Peu d'européens hantent ce marché aux épaves. Les naufrageurs, c'est-à-dire les marchands sont pour la plupart des arabes ou de très vieux juifs en costume biblique.

Parfois un indigène lent et rêveur, un flâneur musulman quelconque, nomade ou sédentaire, un homme de la brousse ou de la ville, un passant qu'égare le loisir ou un feignant résolu, peut-être aussi, depuis quelque temps, un chômeur distrait s'arrête, se penche, feuillette un album de photographies familiales qui rassemble ce que le ridicule bourgeois le plus absolu et une certaine satisfaction prudhommesque ont pu imaginer ou plutôt adapter à leur manque de fantaisie au cours d'une cinquantaine d'années, en matière de mode vestimentaire ou mobilière. De-ci, de-là, pourtant, une adorable femme ou fille en robe de taffetas noir, du genre montgolfière, une résille retenant le poids de ses lourds cheveux, offre la vision parfaitement stylisée d'une incomprise qui parmi ces gens là dut bien souffrir.

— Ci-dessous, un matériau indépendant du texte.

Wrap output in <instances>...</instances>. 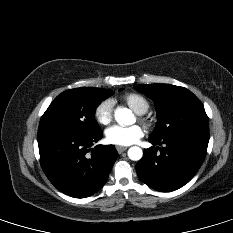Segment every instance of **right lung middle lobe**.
Here are the masks:
<instances>
[{
    "instance_id": "1",
    "label": "right lung middle lobe",
    "mask_w": 233,
    "mask_h": 233,
    "mask_svg": "<svg viewBox=\"0 0 233 233\" xmlns=\"http://www.w3.org/2000/svg\"><path fill=\"white\" fill-rule=\"evenodd\" d=\"M113 94L100 88H75L59 94L41 117L39 131L63 129L85 134L101 132L95 120L96 107Z\"/></svg>"
}]
</instances>
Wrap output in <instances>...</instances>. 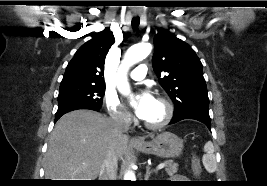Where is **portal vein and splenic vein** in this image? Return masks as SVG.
<instances>
[{
    "mask_svg": "<svg viewBox=\"0 0 267 186\" xmlns=\"http://www.w3.org/2000/svg\"><path fill=\"white\" fill-rule=\"evenodd\" d=\"M165 166H166L165 163H160V164L157 166V170L163 169Z\"/></svg>",
    "mask_w": 267,
    "mask_h": 186,
    "instance_id": "18ae733b",
    "label": "portal vein and splenic vein"
}]
</instances>
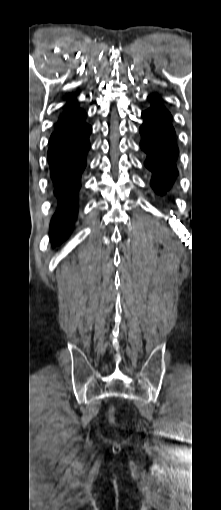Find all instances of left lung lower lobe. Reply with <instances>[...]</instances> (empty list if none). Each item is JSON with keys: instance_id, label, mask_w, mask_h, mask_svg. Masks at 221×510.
I'll use <instances>...</instances> for the list:
<instances>
[{"instance_id": "left-lung-lower-lobe-1", "label": "left lung lower lobe", "mask_w": 221, "mask_h": 510, "mask_svg": "<svg viewBox=\"0 0 221 510\" xmlns=\"http://www.w3.org/2000/svg\"><path fill=\"white\" fill-rule=\"evenodd\" d=\"M142 116L144 123L139 131L142 136L140 147L147 154L144 164L152 174V188L163 195L173 185L178 174L175 131L161 125L147 112H143Z\"/></svg>"}]
</instances>
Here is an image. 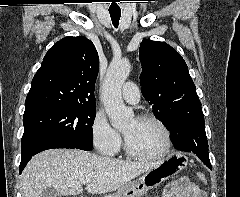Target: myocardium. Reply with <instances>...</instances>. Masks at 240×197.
I'll use <instances>...</instances> for the list:
<instances>
[{
	"label": "myocardium",
	"instance_id": "1",
	"mask_svg": "<svg viewBox=\"0 0 240 197\" xmlns=\"http://www.w3.org/2000/svg\"><path fill=\"white\" fill-rule=\"evenodd\" d=\"M136 119L140 120V121H152V122L156 123L162 129V131L164 133L165 145H164V148L157 154L143 155V154H139V153L135 152L131 148V146L129 145V143L127 141V138L124 135V151H125L126 155L133 159L141 160V161H155V160H159V159L165 157L169 153V151L172 147L171 132H170L168 126L166 125V123L159 117L152 115V114H141Z\"/></svg>",
	"mask_w": 240,
	"mask_h": 197
}]
</instances>
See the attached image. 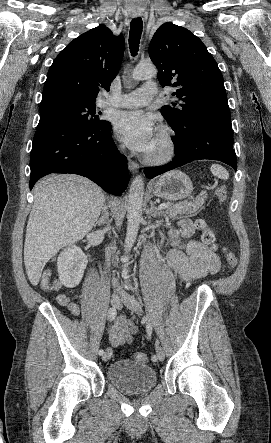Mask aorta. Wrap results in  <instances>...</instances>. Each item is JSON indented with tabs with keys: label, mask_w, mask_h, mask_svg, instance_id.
Returning <instances> with one entry per match:
<instances>
[{
	"label": "aorta",
	"mask_w": 271,
	"mask_h": 443,
	"mask_svg": "<svg viewBox=\"0 0 271 443\" xmlns=\"http://www.w3.org/2000/svg\"><path fill=\"white\" fill-rule=\"evenodd\" d=\"M157 76V68L154 64H139L132 72L134 80H145V78H155ZM144 198V182L141 176L134 178L128 196L127 204V229L125 237V251L128 253L132 245H134L139 231V225L142 218ZM126 273V271H124Z\"/></svg>",
	"instance_id": "1"
}]
</instances>
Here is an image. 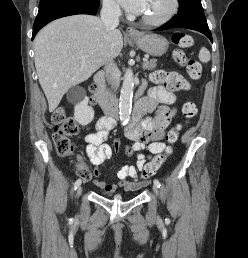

L'indigène la regarde un peu plus longuement qu'il n'a regardé les autres, puis, quelquefois, referme l'album sans un mot, sans un cillement, sans un rictus ou bien marchande avec le vendeur et s'en va, l'album sous le bras. Il vient d'acquérir pour cent sous, dix francs, toute une tribu française, plus une fort belle fille.

Mais qu'il emporte ou qu'il laisse cet album, il vient certainement de trouver dans le spectacle indécent et pénible de cette suite d'ancêtres

- 58 -

jetés au rebut, un motif de plus d'admirer la sagesse de l'interdiction coranique quant à la reproduction du visage humain.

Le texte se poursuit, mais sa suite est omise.